The assumption is that there IS such a thing as the public interest. It follows that once you’ve established that there IS such a thing, it is the government’s job to protect that interest against presumably nefarious, greedy, and rapacious private entities whose pursuit of their own benefit damages the public interest.

What utter hogwash.

You do have to give credit where credit is due, however. He has deployed an enormous amount of bright shiny red alluring linguistic lipstick on this pig of an argument. It sounds sensible, even if at an underlying logical level, it’s self-evidently absurd.

But rather than just assert its absurdity we’ll say that there is no public interest. That is a term used mostly by lawyers, litigants, and policy makers who seek to justify action that would it be illegal to take against an individual. Thus, you have to fabricate and elevate a higher theoretical authority: the public interest.

Before we get to the exact definition of this logical fallacy, a sensible objection should be answered: aren’t there some things that promote the general welfare better than others and shouldn’t we promote them?

The answer to that is unequivocally yes!
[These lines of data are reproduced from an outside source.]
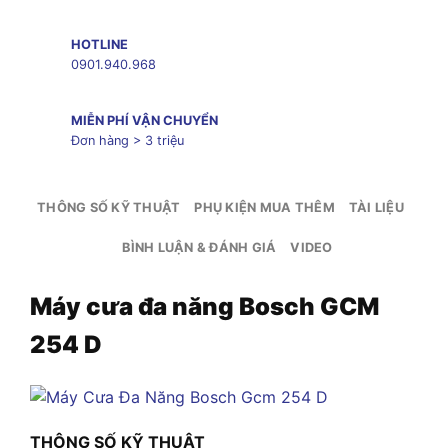
HOTLINE
0901.940.968
MIỄN PHÍ VẬN CHUYỂN
Đơn hàng > 3 triệu
THÔNG SỐ KỸ THUẬT
PHỤ KIỆN MUA THÊM
TÀI LIỆU
BÌNH LUẬN & ĐÁNH GIÁ
VIDEO
Máy cưa đa năng Bosch GCM
254 D
THÔNG SỐ KỸ THUẬT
And the market system does promote them through the responsible stewardship of private property. People take care of what is theirs. This is proved by the tragedy of the commons, in which public property is trashed because no one takes (or has) ownership of it.
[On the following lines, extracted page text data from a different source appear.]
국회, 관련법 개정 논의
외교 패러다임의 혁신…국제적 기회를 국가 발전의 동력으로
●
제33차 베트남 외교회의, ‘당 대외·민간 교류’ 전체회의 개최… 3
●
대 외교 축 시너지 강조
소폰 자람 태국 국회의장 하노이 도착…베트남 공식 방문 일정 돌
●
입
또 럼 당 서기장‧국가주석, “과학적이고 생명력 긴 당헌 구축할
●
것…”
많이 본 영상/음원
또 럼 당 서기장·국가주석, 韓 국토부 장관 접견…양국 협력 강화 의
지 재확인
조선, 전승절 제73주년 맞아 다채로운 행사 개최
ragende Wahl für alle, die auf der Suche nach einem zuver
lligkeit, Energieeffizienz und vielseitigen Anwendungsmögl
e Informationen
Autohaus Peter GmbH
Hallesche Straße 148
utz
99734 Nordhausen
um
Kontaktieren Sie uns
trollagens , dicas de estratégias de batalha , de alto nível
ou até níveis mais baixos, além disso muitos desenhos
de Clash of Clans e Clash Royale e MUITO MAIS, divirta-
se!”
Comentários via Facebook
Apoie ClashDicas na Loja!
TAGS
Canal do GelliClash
What promotes the general welfare is a sound rule of law that protects individual liberty from the predations of the legislature. The general welfare is best promoted by people being free to pursue their own interests under the equal protection of a transparently made and enforce law. What promotes the public interest is the guarantee of private freedoms.

Or if you want to use the lingo of the Statists, positive policy outcomes are achieved by promoting personal liberty and the rule of law. The “public interest” is in having predictable and impartial rules that don’t unexpectedly or unfairly tax people for their success but punish them when they transgress the rights of others. To the extent that there IS a public interest at all, then, it’s ensuring the rights of the individual to life, liberty, property, and the pursuit of happiness.
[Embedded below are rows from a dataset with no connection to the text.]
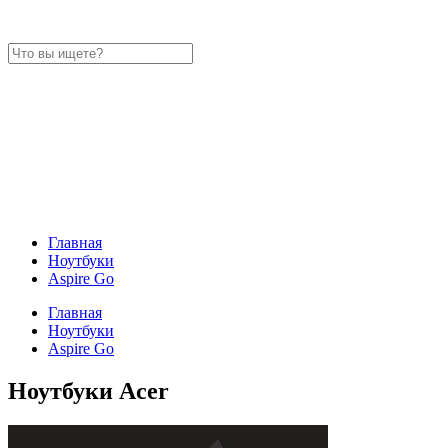
Главная
Ноутбуки
Aspire Go
Главная
Ноутбуки
Aspire Go
Ноутбуки Acer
Yet Garnaut’s argument, in the way public interest is defined, sets a hypothetical interest of “all society” at odds with firms and individuals and then makes the government the designated and morally enlightened guardian of what’s good for the public.

But again, if there were such a thing as the public interest, it would probably be in protecting private citizens from the legislative and regulatory whims of those who govern them. Or preventing the government from conduction illegal searches and seizures, or prohibiting the establishment of religions, or of the right to peaceably assemble.

This is why so much of the foundational law of free societies is “negative law.” It is a prescription on what the government cannot and must not do. Bills of rights and charters don’t define, generally, what individuals can and cannot do. They usually define precisely the limits of government power. It’s in the public interest to protect individuals from the predations of government.

That’s a bit of political and legal theory. But logically, Garnaut is guilty of what our old classical rhetoric professor would have called the “fallacy or reification.” He has “thingified” the concept of the “public interest” and pretended as if it’s a real thing that has real enemies (the miners) and must be defended by real people (enlightened policy makers).

It’s pretty presumptuous, really. Do the people of Australia own their land? Does the Queen of England? Or do private investors own it?

As a legal alien, there’s only so much we know about who owns what around here. If it’s the people of Australian, then it follows that any non-indigenous Australians owe, and could be coerced into paying, a rent tax to indigenous Australians. Doesn’t it?